You have enough. You do enough. You are enough.  I’m constantly thinking about abundance, about enoughness.  I feel as though I have so much and yet my bank account is never abundant.  It’s always almost completely empty. Yes, like empty, empty.  Why? Because my bills life is abundant.  I’m paying for college, for rent, for food, for gas, mostly for gas actually.  I have enough.  I could live off the food in my fridge for at least another two weeks, but I’ll probably go grocery shopping tomorrow.  My clothes will last years before they grow holes, but I’ll buy a new dress this summer.  My bank account could use some fluffing, but instead I’ll drain it for a plane ticket to Colorado. Abundance. Abundance and the piece of mind to grasp onto all these good things and enjoy them while I can because while life is abundant today we don’t know what will happen tomorrow.

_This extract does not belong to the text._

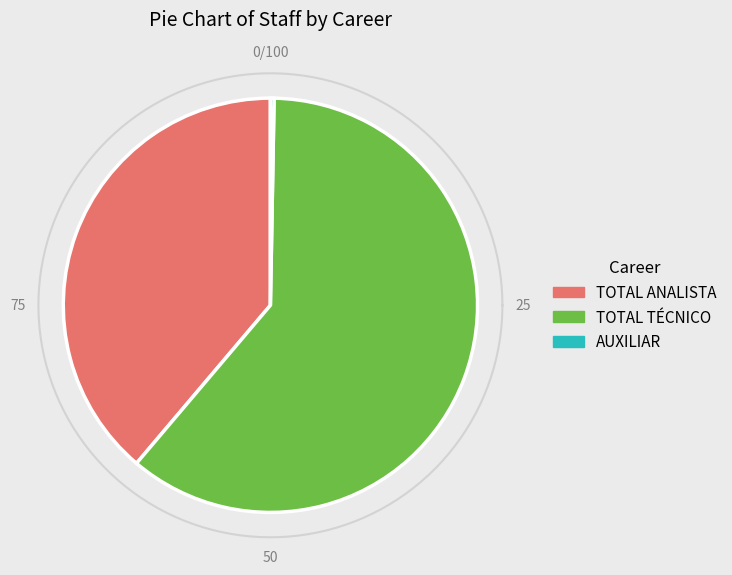

Is there a majority slice in this chart?

Yes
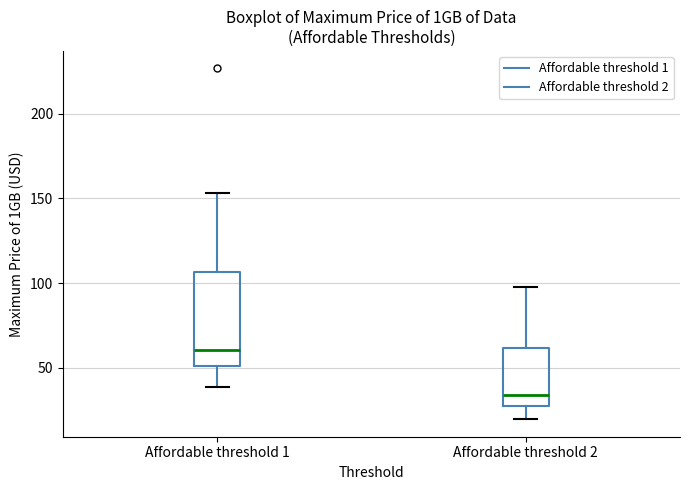

Reading left to right, transcribe this box plot: for each box, give where its median line is, the range the box spans, and where its two whiskers end, as read against the y-axis. The values are not printed on the chart, so give them approximately, as read against the axis.

Affordable threshold 1: median 60, box 50 to 105, whiskers 40 to 155
Affordable threshold 2: median 35, box 30 to 60, whiskers 20 to 100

I’m constantly struggling with this idea of work and money and time and life.  It’s pretty confusing and I’m sure none of us have it completely figured out.  I do know that I value my time and happiness above all else, money included, which is why I will try to make this freelancing thing work as long as I can.  I know money buys pretty things and it buys travel, something I adore, but it doesn’t make life any easier, although I’m sure sometimes it appears to make life less stressful.  Each day I strive to experience the world on my own terms without the comfort of a 9-5 job.  Some days it’s really easy and other days months I cannot seem to find enough gigs to pay the rent.  It’s really shitty sometimes and somehow you feel that failure to find work independently as a reflection of yourself instead of our society that values worker bees instead of happy ones.  It’s tough, but there’s enough to go around.  I could easily get a different job, but an bigger bank account does not equate to increased abundance, at least not the kind I’m thinking of.  Abundance is spare time, happiness, and laughter.  Abundance is care packages, volunteering and bartering.  Abundance is a million things and each of us know how to practice abundance in our own way.  If you yearn abundance, share some of your own and it will come back to you.  Until then, know that you have enough. You do enough. You are enough.  That is my current mantra and it would delight me if some of you adopted it today and tomorrow and forever.